Riforma della giustizia e sanità: serve un dibattito pubblico più sincero

Si diffonde la tendenza a isolare – talvolta ad arte – un profilo dell’argomento operando su di esso una sorta di sineddoche, di parlare di una parte per il tutto
November 21, 2025
Riforma della giustizia e sanità: serve un dibattito pubblico più sincero
/Icp
I temi del dibattito pubblico italiano di queste settimane (quelli veri, non i diversivi, talvolta “sconfinanti nel ridicolo”, che qualche settore della politica non cessa di inventare) soffrono di una sorta di sindrome del riduzionismo. Non mi riferisco, evidentemente, alla logica necessità di presentare tali temi, soprattutto quando implicano risvolti importanti di natura tecnica, in una forma linguistica che permetta anche ai non addetti ai lavori di poterne percepire il nucleo di senso, ma alla tendenza a isolare – talvolta ad arte – un profilo dell’argomento operando su di esso una sorta di sineddoche, di parlare di una parte per il tutto: operazione già di per sé problematica, ancora più grave quando l’elemento così isolato non corrisponde o non corrisponde con esattezza all’oggetto, volta a volta, della discussione stessa.

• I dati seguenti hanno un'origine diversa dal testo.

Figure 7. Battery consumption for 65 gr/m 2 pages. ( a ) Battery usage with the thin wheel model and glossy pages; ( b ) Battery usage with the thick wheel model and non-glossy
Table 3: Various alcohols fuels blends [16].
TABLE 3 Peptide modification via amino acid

Prendiamo la cosiddetta riforma della giustizia, che meglio sarebbe chiamare riforma della magistratura e del Csm, visto che in essa di cambiamenti nel funzionamento della “giustizia” non v’è traccia: viene presentata come vertente anzitutto sulla “separazione delle carriere” tra giudici e pubblici ministeri, quando – e tale profilo sta emergendo nelle pressoché quotidiane esternazioni di questo o quel protagonista della vicenda – appare sempre più palese che si tratti di una resa dei conti tra un pezzo del mondo politico (con un pezzo dell’avvocatura), da un lato, e la magistratura penale, dall’altro. E dunque come tale andrebbe valutata dall’opinione pubblica, anche e soprattutto in vista del referendum costituzionale.

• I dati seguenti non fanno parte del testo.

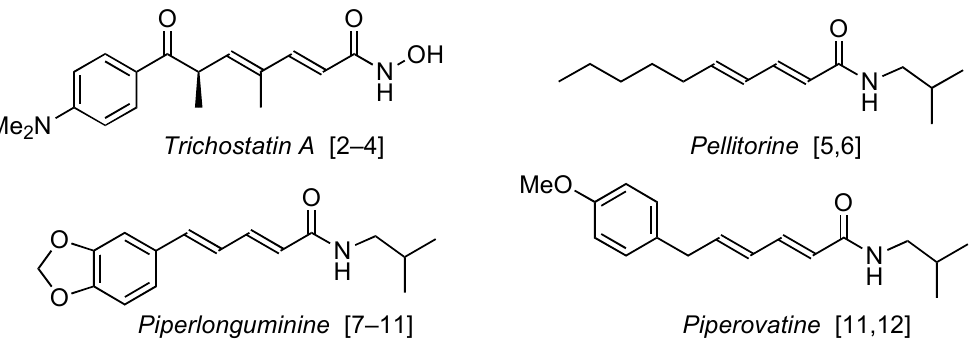
Figure 1. Examples of naturally occurring, biologically active 2,4-dienamides.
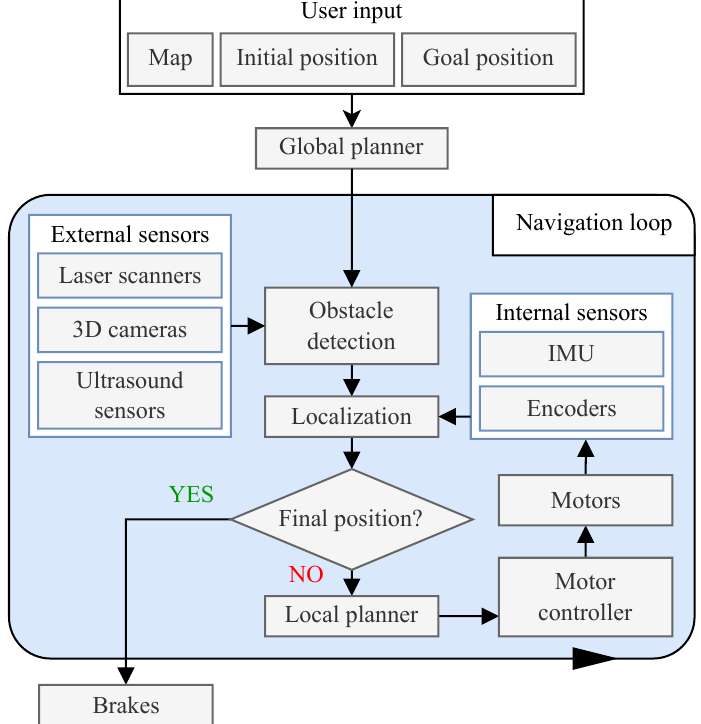
Figure 2. Navigation principle of mobile robots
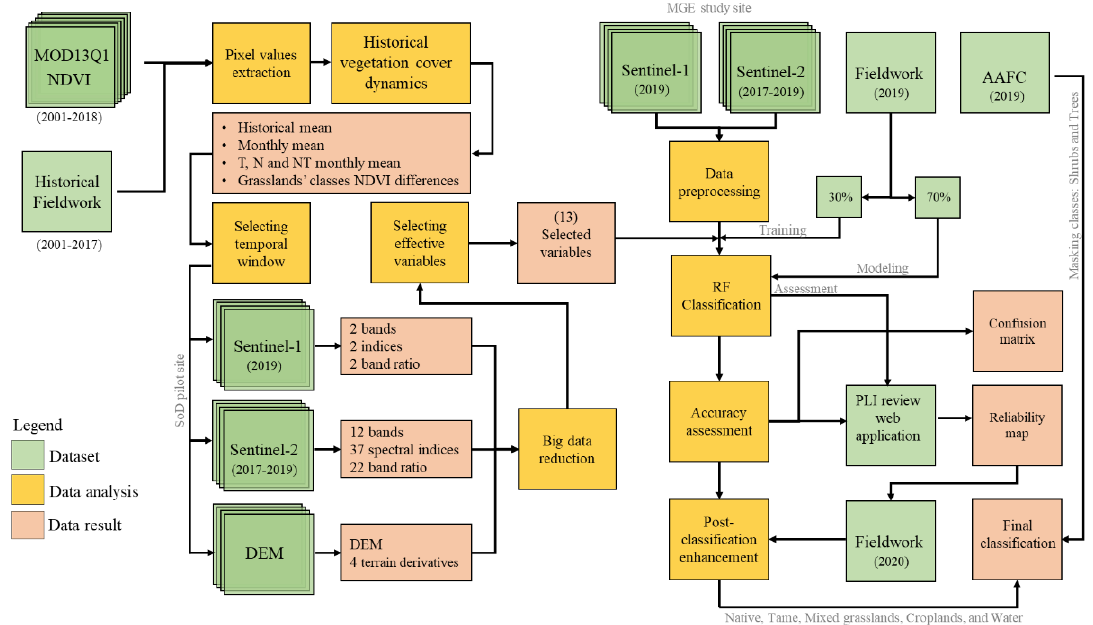
Figure 3. The overall workflow of MGE mapping procedures using various remote sensing datasets and platforms to produce PLI MGE classification for 2019.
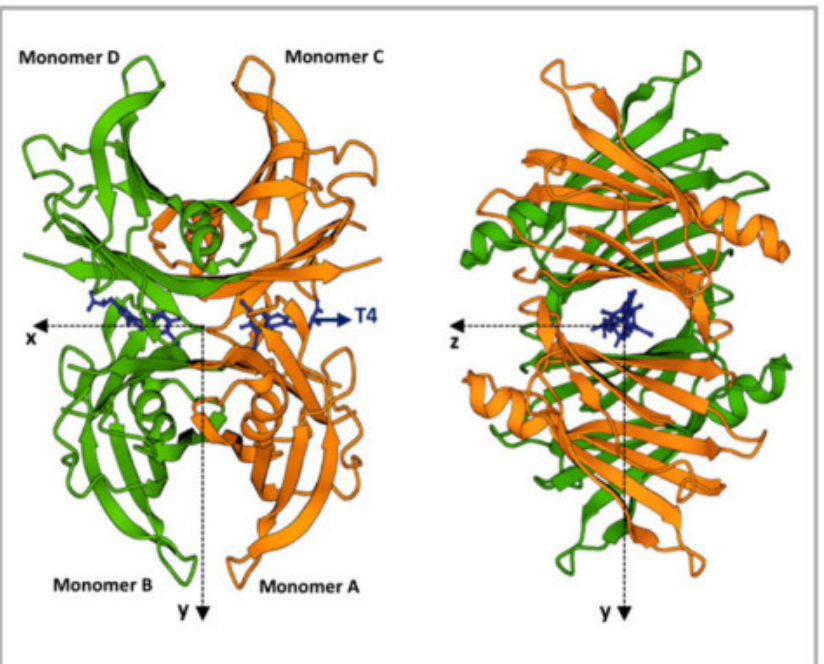
Figure 1. TTR structure. Ribbon diagram of the TTR tetramers. The X-axis passes through the T4 binding channels, which are formed at the interface of monomers D-B and C-A. T4 is represented in blue. The figure was produced using the “www.rcsb.org” website (protein ID code 1QAB), access date 22 June 2022. Modified with permission from C. Sanguinetti et al., 2022 [14].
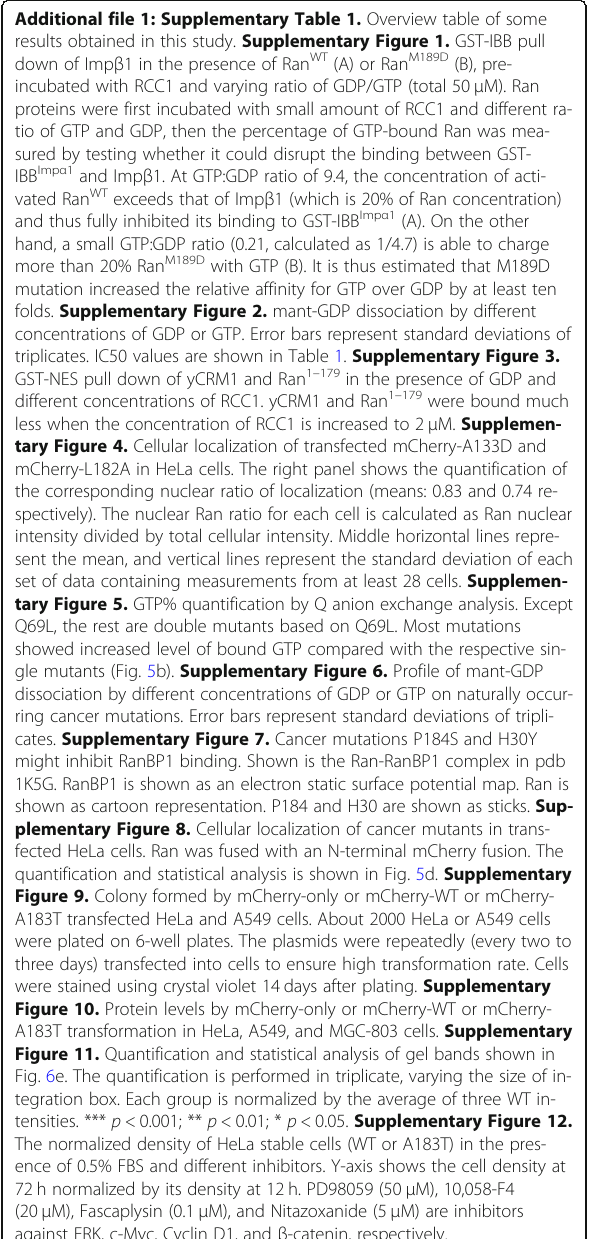
Figure 10. Protein levels by mCherry-only or mCherry-WT or mCherry- A183T transformation in HeLa, A549, and MGC-803 cells. Supplementary Figure 11. Quantification and statistical analysis of gel bands shown in Fig. 6e. The quantification is performed in triplicate, varying the size of in- tegration box. Each group is normalized by the average of three WT in- tensities. *** p <0.001; ** p < 0.01; * p < 0.05. Supplementary Figure 12. The normalized density of HeLa stable cells (WT or A183T) in the pres- ence of 0.5% FBS and different inhibitors. Y-axis shows the cell density at 72h normalized by its density at 12h. PD98059 (50 μ M), 10,058-F4 (20 μ M), Fascaplysin (0.1 μ M), and Nitazoxanide (5 μ M) are inhibitors against ERK, c-Myc, Cyclin D1, and β -catenin,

Facendo eccezione per il tema della difesa del Paese rispetto ai comportamenti aggressivi e minacciosi di Stati esteri, riassunte con grande chiarezza e lucidità nel comunicato stampa di qualche giorno fa del Consiglio supremo di difesa, e volgendo lo sguardo all’altro grande tema di questi giorni, cioè la sanità (all’interno della più ampia discussione sulla prossima legge di bilancio), ritroviamo la medesima tendenza. In luogo di discutere apertamente sul se e sui caratteri del Ssn, il dibattito pubblico è sviato dall’enfasi posta sulle richieste di alcune regioni di accedere all’autonomia differenziata, cioè senza i limiti dei principi fondamentali della legislazione statale. Tali richieste, che includono anche la disciplina dei fondi sanitari cosiddetti integrativi (in realtà sempre più chiaramente sostitutivi), nonché dei ticket sanitari e delle regole sui professionisti che operano nel settore, sembrano orientate più alla soddisfazione di esigenze dei produttori di beni e servizi sanitari che non al consolidamento di un assetto equo del sistema. In tal modo, tuttavia, si indeboliscono i principi fondamentali del Ssn, a partire da quelli di universalità e di globalità, quest’ultimo inteso, secondo l’ispirazione della legge 833/1978, come intimo collegamento tra prevenzione, cura e riabilitazione. In questa discussione distorta, nella quale vengono a disperdersi le pure apprezzabili intenzioni ministeriali in tema di assistenza sanitaria territoriale e di Case della comunità, è difficile individuare il nodo di fondo, quello di prendere sul serio la nuova sanità territoriale, utilizzando bene l’importante categoria dei medici di famiglia, rendendo attrattiva la cruciale professione degli infermieri di famiglia e di comunità e valorizzando le “farmacie di servizi” (purché siano davvero tali...). Insomma, un dibattito pubblico più sincero si impone.